The big hit to American markets came as US President Donald Trump displayed his trademark tact in stating that the Federal Reserve had “gone crazy” with plans for higher interest rates.
Banny Lam, head of research at CEB International Investment Corp, told Bloomberg that the volatility seen on what some analysts are already calling 'black Thursday' was “just a beginning”.
“The U.S. tech bubble may take a while to burst and we are facing many external uncertainties – trade wars, risks in emerging markets currencies and oil price. And people should also watch yuan closely,” said Lam
Analysts at Axioma said that the Asian market “is like a leveraged play on the US market and the global trade situation,” and that this would not change until Beijing and Washington reached an agreement in their ongoing trade-war.
Japan's Nikkei 225 fell by 3.89% to 22,590.86 with Daiwa House Industry the lone gainer as stocks dropped across all sectors, while the yen fell 0.02% against the US dollar to JPY112.29.
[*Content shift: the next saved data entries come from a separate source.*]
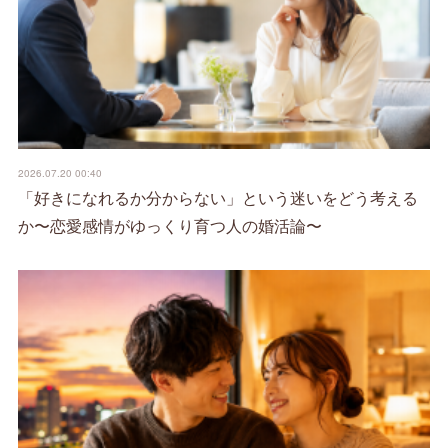
2026.07.20 00:40
「好きになれるか分からない」という迷いをどう考える
か〜恋愛感情がゆっくり育つ人の婚活論〜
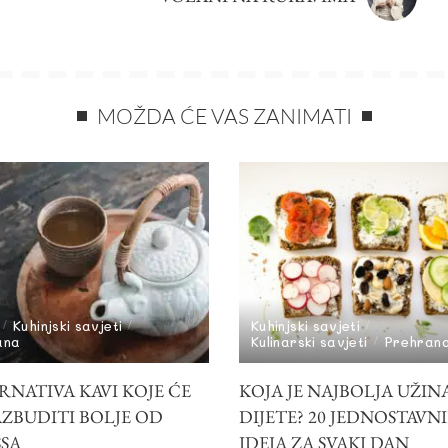
MOŽDA ĆE VAS ZANIMATI
Kuhinjski savjeti
Kuhinjski savjeti
ana
Kulinarski savjeti
Prehran
RNATIVA KAVI KOJE ĆE
KOJA JE NAJBOLJA UŽIN
AZBUDITI BOLJE OD
DIJETE? 20 JEDNOSTAVN
SSA
IDEJA ZA SVAKI DAN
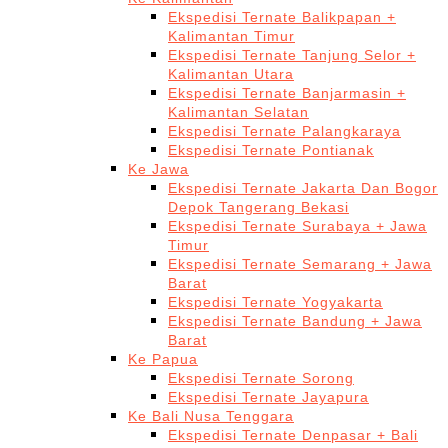
Ekspedisi Ternate Balikpapan +
Kalimantan Timur
Ekspedisi Ternate Tanjung Selor +
Kalimantan Utara
Ekspedisi Ternate Banjarmasin +
Kalimantan Selatan
Ekspedisi Ternate Palangkaraya
Ekspedisi Ternate Pontianak
Ke Jawa
Ekspedisi Ternate Jakarta Dan Bogor
Depok Tangerang Bekasi
Ekspedisi Ternate Surabaya + Jawa
Timur
Ekspedisi Ternate Semarang + Jawa
Barat
Ekspedisi Ternate Yogyakarta
Ekspedisi Ternate Bandung + Jawa
Barat
Ke Papua
Ekspedisi Ternate Sorong
Ekspedisi Ternate Jayapura
Ke Bali Nusa Tenggara
Ekspedisi Ternate Denpasar + Bali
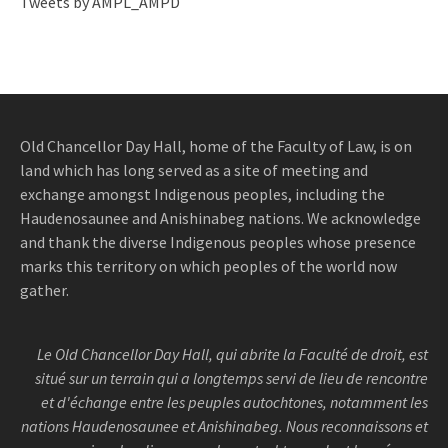
Tweets by AMPL_AMPD
Old Chancellor Day Hall, home of the Faculty of Law, is on
land which has long served as a site of meeting and
exchange amongst Indigenous peoples, including the
Haudenosaunee and Anishinabeg nations. We acknowledge
and thank the diverse Indigenous peoples whose presence
marks this territory on which peoples of the world now
gather.
Le Old Chancellor Day Hall, qui abrite la Faculté de droit, est
situé sur un terrain qui a longtemps servi de lieu de rencontre
et d'échange entre les peuples autochtones, notamment les
nations Haudenosaunee et Anishinabeg. Nous reconnaissons et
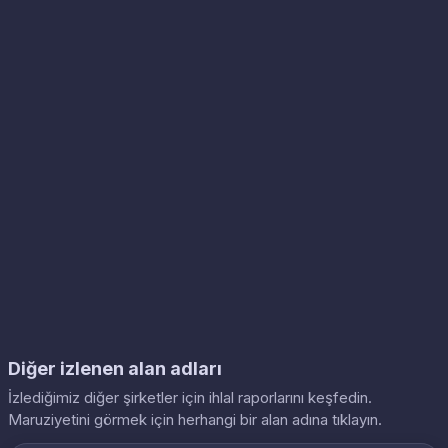
Diğer izlenen alan adları
İzlediğimiz diğer şirketler için ihlal raporlarını keşfedin.
Maruziyetini görmek için herhangi bir alan adına tıklayın.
Leading the pack of fallers were Nippon Sheet Glass, Fanuc , Shiseido and JXTG Holdings, which all fell by more than 6.5%.
Major Japanese exporters Toyota, Nintendo and Sony were also caught out, each dropping by more than 2%.
Chihiro Ota of SMBC Nikko Securities, said: “There were particular concerns about a slowdown of the Chinese economy and moves to avoid risk were taken around the world. The next area that will be the focus of attention will be company financial reports that will come out in large numbers in the near future in Japan and the United States.”
China's Shanghai Composite index dived 5.22% to 2,583.46, its lowest level since 2014 and down 20% throughout the year, while the tech-heavy Shenzhen Composite fell even further, dropping 6.45% to 1,293.90.
The biggest losers were Anhui Wanwei Updated High-tech Material Industry, Heilongjiang Interchina Water Treatment and Chongqing Dima Industry, which all gave back around 10.1% as investors panicked.
Stephen Innes, head of trading for Asia Pacific at Oanda, said: “The US equity bloodbath is taking no prisoners in Asia as a sea of red greets investors at the open as equity deleveraging and liquidation intensifies. If the Feds are crazy, this market reaction is bordering on insanity, as so many negative cross-currents collide that is merely impossible to find a glint of optimism.”
The Hong Kong Hang Seng Index dropped too, falling 3.54% to 25,266.37 as the indexes tech stocks suffered particularly badly as Sunny Optical, AAC Technologies and index heavyweight Tencent each fell by more than 6%.
The latter company, a titan of gaming and social media in China, has also struggled recently as regulators have halted the release of new games as part of an apparent crackdown on internet addiction and content deemed inappropriate.
South Korea's Kospi was down 4.44% at 2,129.67 on the back of the US sell-off, with the index having already been struggling amid pessimism about the Korean economy and corporate performance on the peninsula.
After eight sessions of consecutive drops things came to a head on Thursday as foreign investors dumped 500bn won worth of Kospi index shares, up from 230bn on Wednesday.
Bellweather Samsung Electronics fell by around 4.8%, while other major players such as Hyundai, Posco and Celltrion all fell by more than 3%.
Brent Crude prices fell by 1.93% to $81.52 and WTI dropped by 1.87% to $71.83.
The Australian S&P/ASX 200 fell 2.74% to 5,883.76 in what was the most muted performance of major markets in the region.
The country's mining stocks were subjected to drops, with BHP Billiton and Rio Tinto both having fallen by more than 3% by the close of trade.
To round off the losses seen across the entire region, New Zealand's S&P/NZX 50 dipped by 3.64% to 8,721.20 as all but one of its listed stocks fell in what was the index's ninth consecutive decline.
A2 Milk led the market lower with a drop of 11%, having now dropped by 26% since a share sale by new chief executive Jayne Hrdlicka spooked investors, while A2's primary supplier Synlait Milk dropped by over 5%.
The Australian dollar was down 0.46% against the greenback at AU$1.41, while New Zealand's dollar dropped 0.55% to NZ$1.54.